Argentinien stutzt wegen der Einreise Tausender schwangerer Russinnen
Die Welt
Allein in den vergangenen drei Monaten sind fast 6000 schwangere Russinnen nach Argentinien gereist, um dort zu gebären. Hintergrund ist ein Gesetz, wonach diese Kinder und ihre Eltern den argentinischen Pass bekommen können. Argentinien fürchtet jedoch Missbrauch der Pässe. Mehr im Liveticker.
Die argentinischen Behörden haben besorgt auf die Einreise zahlreicher schwangerer Russinnen reagiert, die ihre Kinder in dem südamerikanischen Land zur Welt bringen wollen.

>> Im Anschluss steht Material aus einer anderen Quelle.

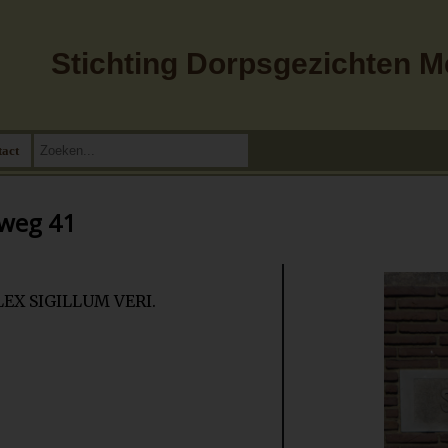
Stichting Dorpsgezichten 
tact
rweg 41
EX SIGILLUM VERI.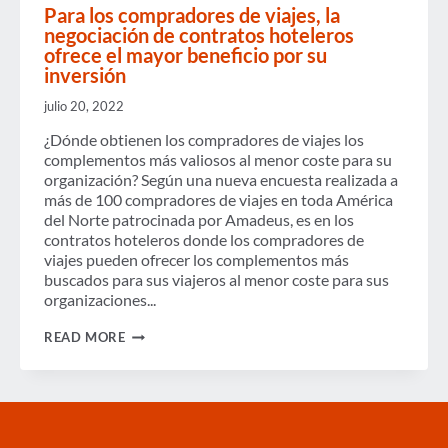
Para los compradores de viajes, la
negociación de contratos hoteleros
ofrece el mayor beneficio por su
inversión
julio 20, 2022
¿Dónde obtienen los compradores de viajes los
complementos más valiosos al menor coste para su
organización? Según una nueva encuesta realizada a
más de 100 compradores de viajes en toda América
del Norte patrocinada por Amadeus, es en los
contratos hoteleros donde los compradores de
viajes pueden ofrecer los complementos más
buscados para sus viajeros al menor coste para sus
organizaciones...
PARA
READ MORE
LOS
COMPRADORES
DE
VIAJES,
LA
NEGOCIACIÓN
DE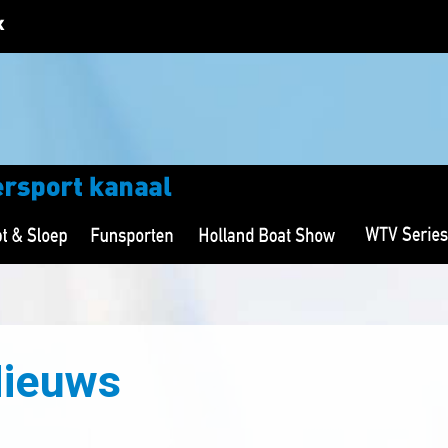
Nieuws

Das Einwanderungsamt habe diese Woche sechs Russinnen die Einreise verweigert, weil sie sich fälschlicherweise als Touristinnen ausgegeben hätten, sagte Behördenleiterin Florencia Carignano. Ein Richter ließ am Freitag (Ortszeit) jedoch Einsprüche aller sechs Frauen gegen die Entscheidung zu.

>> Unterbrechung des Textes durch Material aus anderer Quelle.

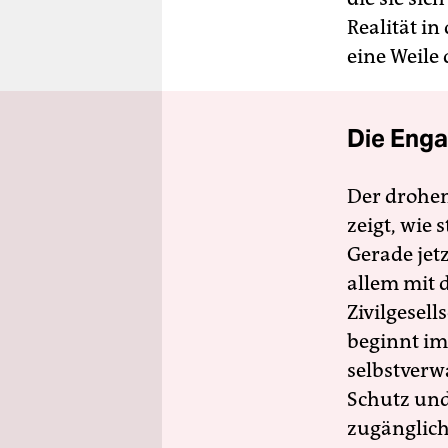
Realität in
eine Weile 
Die Enga
Der drohe
zeigt, wie
Gerade jet
allem mit d
Zivilgesell
beginnt im
selbstverw
Schutz und 
zugänglich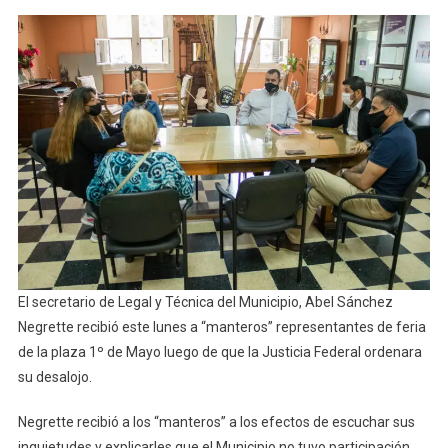
Que
Fueron
Desalojados
De
La
Plaza
1º
De
Mayo
El secretario de Legal y Técnica del Municipio, Abel Sánchez
Negrette recibió este lunes a “manteros” representantes de feria
de la plaza 1º de Mayo luego de que la Justicia Federal ordenara
su desalojo.
Negrette recibió a los “manteros” a los efectos de escuchar sus
inquietudes y explicarles que el Municipio no tuvo participación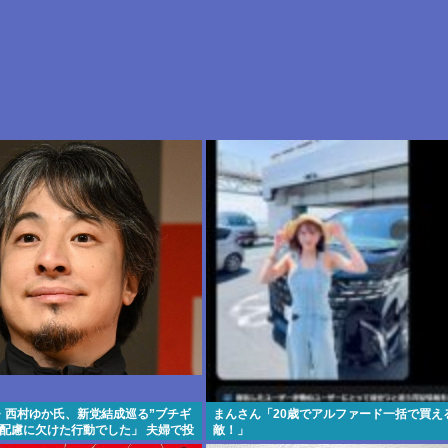
・西村ゆか氏、新党結成巡る”ブチギ
まんさん「20歳でアルファード一括で買え
「配慮に欠けた行動でした」 夫婦で投
敵！」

Carignano sagte, im vergangenen Jahr seien 21.757 Menschen mit russischer Staatsbürgerschaft nach Argentinien eingereist, von denen rund 10.500 schwanger gewesen seien. In den vergangen drei Monaten seien es dann schon 5819 Schwangere gewesen. Viele hätten kurz vor der Niederkunft gestanden. „Erst gestern Abend kamen mit dem letzten Flug von Ethiopian (Airlines) 33 russische Staatsbürgerinnen an, die etwa in der 32., 33., 34, Schwangerschaftswoche waren“, sagte sie.